##### TEXT EXCERPT #####
Film Review: Fun Size - A Hallowe'en high school farce to forget
(12A, general release, 90 minutes)
Josh Schwartz is something of a TV wunderkind, having created hit drama The O.C. at the tender age of 26, and followed it up with Gossip Girl.
Crucially, though, it was as a writer that Schwartz made his name; this teen comedy marks his debut as a director, and is nothing to write home about.
In fact, it's principally in the script department that Fun Size fails, and Schwartz might have been better advised to roll up his sleeves and write the blessed thing himself.
Victoria Justice, in any case, is Wren, a beautiful but rather awkward high school senior who has big plans for Hallowe'en.
Class hunk Aaron (Thomas McDonell) is throwing a party, and Wren and her best friend April (Jane Levy) are hoping to go along. In their way stands Wren's mom, Joy (Chelsea Handler), who's in the midst of a mid-life crisis.
#####
- [BRIEF]:
Answer these questions about the Fun Size review:
1. At what age did Josh Schwartz create The O.C.?
2. What is the name of Wren's best friend?
3. Which actor plays Wren's mom, Joy?
##### SUPPLIED DATA #####
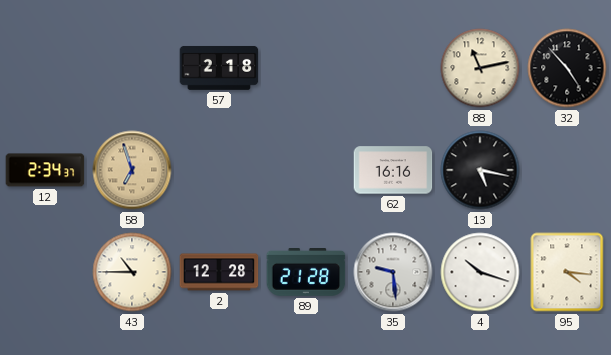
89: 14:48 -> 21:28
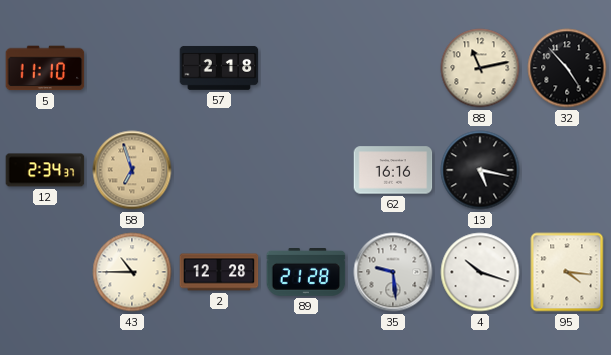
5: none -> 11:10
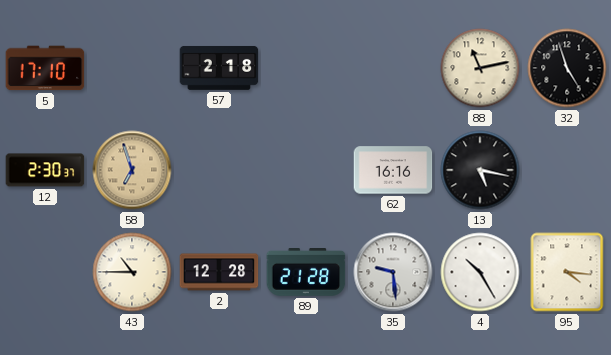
#####
##### SUPPLIED DATA #####
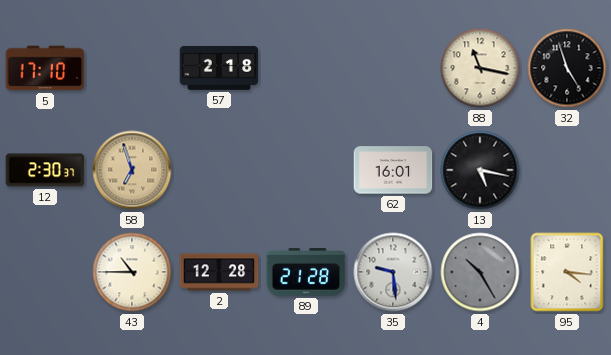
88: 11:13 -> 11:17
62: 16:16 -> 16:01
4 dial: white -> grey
#####
- [SOLVED PROBLEM]:
1. 26
2. April
3. Chelsea Handler